Additional Visualizations

Interactive Plot

# Boxplot of amazon price given theme
p1 <- ggplot(lego_clean, aes(theme, amazon_price, color = theme)) +
  geom_boxplot() +
  theme_bw(base_size = 14, base_family = "serif") +
  
  # Add point that shows mean amazon price for each theme
  stat_summary(fun=mean, geom="point", shape=20, size=4, color="red", fill="red")  +
  scale_color_brewer(palette="Set1") +
  labs(
    title = "Amazon Price Distribution by Lego Set Theme",
    x = "Theme",
    y = "Amazon Price",
    fill = "Theme",
    caption = "lego_sample.csv"
  )

# Make plot interactive with plotly
ggplotly(p1)

This boxplot graph shows the amazon price distribution of each theme. Hovering over each boxplot provides a 5 statistic summary of the amazon price in a given theme. The “amazon_price” seen when hovering over the red points on each boxplot shows the mean price of that theme. Duplo has the lowest mean and City has the highest.
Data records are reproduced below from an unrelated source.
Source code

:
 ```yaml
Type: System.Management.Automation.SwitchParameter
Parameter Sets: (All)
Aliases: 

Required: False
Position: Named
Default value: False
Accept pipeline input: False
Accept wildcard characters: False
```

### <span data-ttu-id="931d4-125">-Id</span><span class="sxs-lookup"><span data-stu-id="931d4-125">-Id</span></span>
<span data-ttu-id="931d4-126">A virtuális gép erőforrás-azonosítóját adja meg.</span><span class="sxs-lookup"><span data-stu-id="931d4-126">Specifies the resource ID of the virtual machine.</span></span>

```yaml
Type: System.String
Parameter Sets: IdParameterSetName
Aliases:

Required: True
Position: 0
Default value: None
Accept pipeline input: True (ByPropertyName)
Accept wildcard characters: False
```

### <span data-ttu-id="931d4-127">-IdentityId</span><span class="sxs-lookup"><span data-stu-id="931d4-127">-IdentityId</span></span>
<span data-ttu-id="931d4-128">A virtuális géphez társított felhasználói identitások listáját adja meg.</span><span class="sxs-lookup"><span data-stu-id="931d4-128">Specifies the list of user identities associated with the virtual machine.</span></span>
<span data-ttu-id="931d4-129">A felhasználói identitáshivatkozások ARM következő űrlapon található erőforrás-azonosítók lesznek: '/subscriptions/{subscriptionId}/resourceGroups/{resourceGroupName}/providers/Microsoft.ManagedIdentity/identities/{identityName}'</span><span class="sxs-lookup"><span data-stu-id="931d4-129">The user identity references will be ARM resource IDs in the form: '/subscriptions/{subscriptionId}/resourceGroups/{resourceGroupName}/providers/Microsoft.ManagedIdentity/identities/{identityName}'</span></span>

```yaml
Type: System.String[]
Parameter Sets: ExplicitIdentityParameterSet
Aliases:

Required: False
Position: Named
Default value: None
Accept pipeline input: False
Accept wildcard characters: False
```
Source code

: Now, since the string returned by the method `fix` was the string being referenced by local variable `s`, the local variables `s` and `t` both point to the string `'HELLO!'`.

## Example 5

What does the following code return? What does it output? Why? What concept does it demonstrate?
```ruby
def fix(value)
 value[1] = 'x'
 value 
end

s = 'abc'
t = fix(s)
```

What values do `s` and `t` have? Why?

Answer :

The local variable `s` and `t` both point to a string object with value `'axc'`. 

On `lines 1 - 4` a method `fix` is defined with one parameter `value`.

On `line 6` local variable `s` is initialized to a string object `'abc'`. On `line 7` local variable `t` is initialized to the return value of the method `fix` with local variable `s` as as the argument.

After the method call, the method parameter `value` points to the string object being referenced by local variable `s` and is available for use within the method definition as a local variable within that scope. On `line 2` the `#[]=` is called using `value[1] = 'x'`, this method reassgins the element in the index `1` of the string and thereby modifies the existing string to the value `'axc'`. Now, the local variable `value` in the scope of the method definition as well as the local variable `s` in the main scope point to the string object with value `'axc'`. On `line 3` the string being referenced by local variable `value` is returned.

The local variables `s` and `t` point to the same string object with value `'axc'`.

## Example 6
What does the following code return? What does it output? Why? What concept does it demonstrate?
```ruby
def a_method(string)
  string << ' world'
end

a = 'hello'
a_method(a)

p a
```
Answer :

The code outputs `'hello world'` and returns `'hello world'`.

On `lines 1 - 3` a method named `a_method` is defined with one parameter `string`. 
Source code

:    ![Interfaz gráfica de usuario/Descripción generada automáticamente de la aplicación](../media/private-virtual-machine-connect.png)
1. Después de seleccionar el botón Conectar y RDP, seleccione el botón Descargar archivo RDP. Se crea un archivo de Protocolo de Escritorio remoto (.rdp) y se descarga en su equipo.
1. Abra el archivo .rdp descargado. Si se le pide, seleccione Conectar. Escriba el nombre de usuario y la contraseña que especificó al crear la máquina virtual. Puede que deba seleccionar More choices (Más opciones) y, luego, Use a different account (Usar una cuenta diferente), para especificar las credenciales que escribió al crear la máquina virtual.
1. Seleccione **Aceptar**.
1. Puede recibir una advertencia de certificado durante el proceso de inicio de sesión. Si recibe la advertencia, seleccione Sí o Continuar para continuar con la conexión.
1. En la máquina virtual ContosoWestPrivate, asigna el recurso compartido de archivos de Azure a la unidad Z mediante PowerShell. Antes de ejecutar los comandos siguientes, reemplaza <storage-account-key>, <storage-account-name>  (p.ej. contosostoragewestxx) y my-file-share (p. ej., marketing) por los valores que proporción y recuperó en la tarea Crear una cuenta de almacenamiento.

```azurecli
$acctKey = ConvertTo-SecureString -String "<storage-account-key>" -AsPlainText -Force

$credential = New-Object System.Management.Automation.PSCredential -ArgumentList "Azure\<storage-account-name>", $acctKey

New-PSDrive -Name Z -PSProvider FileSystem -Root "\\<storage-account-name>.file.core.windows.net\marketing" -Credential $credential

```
Every theme has at least one outlier however, the most significant one is in Friends.

Density Plot

# Geom density plot of pieces by theme
ggplot(lego_clean, aes(pieces, theme, fill = theme)) +
  geom_density_ridges(alpha = 0.7) +
  theme_bw(base_size = 14, base_family = "serif") +
  scale_fill_brewer(palette="Set1") +
  labs(
    title = "Piece Distribution by Lego Set Theme",
    x = "Pieces",
    y = "Theme",
    fill = "Theme",
    caption = "lego_sample.csv"
  )

## Picking joint bandwidth of 67.3

This density plot shows the distribution of pieces within each theme. All themes have piece counts that are skewed to the right. Comparatively, Duplo’s distribution is centered around the lowest number of pieces. While the City and Friends distributions have irregular shapes, Duplo has a bell shaped distribution, indicating that there are many extreme outliers in the theme.

Conclusion (Essay part b)

To answer my question of how the relationship between price and pieces vary across themes, the regression model showed that Duplo has the largest y-intercept and the steepest slope, meaning that for the same amount of pieces it’s more expensive than friends and city themes. This means that in order from most to least expensive Lego sets, there’s Duplo, City and then Friends.

Reflecting on my findings, the multiple regression showing that with the same amount of pieces, DUPLO sets tend to be the most expensive was a bit surprising. This is because Dulpo’s mean amazon price, as seen in the boxplot, is the lowest out of the three themes. However, I think what was found in the regression model is due to Duplo having the smallest range in prices and therefore little outliers to skew the mean higher. In terms of the limitations of this exploration, I wish figured out how to clean up the tooltip in the interactive boxplot so that the mean highlighted by the red points was more clear. In the future, instead of focusing on a specific question like I did in this project, I would focus on trying to create a line of best fit with more variables as that would probably be the most helpful in budgeting around Lego sets.